» TASK INSTRUCTIONS
From the entries that follow, gather each line holding the word "presiona".

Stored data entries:
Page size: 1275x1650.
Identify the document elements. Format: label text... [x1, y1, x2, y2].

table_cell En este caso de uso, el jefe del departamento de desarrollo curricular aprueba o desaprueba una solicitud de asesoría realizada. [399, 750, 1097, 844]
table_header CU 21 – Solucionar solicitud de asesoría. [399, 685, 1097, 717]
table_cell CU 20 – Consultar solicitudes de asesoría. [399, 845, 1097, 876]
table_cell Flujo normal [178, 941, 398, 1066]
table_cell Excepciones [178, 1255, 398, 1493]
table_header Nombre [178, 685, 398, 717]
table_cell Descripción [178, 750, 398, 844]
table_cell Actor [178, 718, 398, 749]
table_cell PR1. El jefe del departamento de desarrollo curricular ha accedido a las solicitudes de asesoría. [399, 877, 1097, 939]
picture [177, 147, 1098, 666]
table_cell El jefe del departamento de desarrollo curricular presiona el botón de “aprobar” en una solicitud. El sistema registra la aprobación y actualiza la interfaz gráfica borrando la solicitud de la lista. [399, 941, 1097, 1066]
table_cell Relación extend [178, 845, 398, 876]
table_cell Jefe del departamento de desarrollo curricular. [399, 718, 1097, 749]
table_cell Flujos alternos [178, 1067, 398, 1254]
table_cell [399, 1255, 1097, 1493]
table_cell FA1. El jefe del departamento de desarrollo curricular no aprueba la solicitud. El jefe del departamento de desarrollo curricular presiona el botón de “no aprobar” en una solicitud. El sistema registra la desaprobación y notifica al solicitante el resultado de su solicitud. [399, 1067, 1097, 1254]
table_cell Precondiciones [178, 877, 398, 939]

» TASK RESPONSE
table_cell El jefe del departamento de desarrollo curricular presiona el botón de “aprobar” en una solicitud. El sistema registra la aprobación y actualiza la interfaz gráfica borrando la solicitud de la lista. [399, 941, 1097, 1066]
table_cell FA1. El jefe del departamento de desarrollo curricular no aprueba la solicitud. El jefe del departamento de desarrollo curricular presiona el botón de “no aprobar” en una solicitud. El sistema registra la desaprobación y notifica al solicitante el resultado de su solicitud. [399, 1067, 1097, 1254]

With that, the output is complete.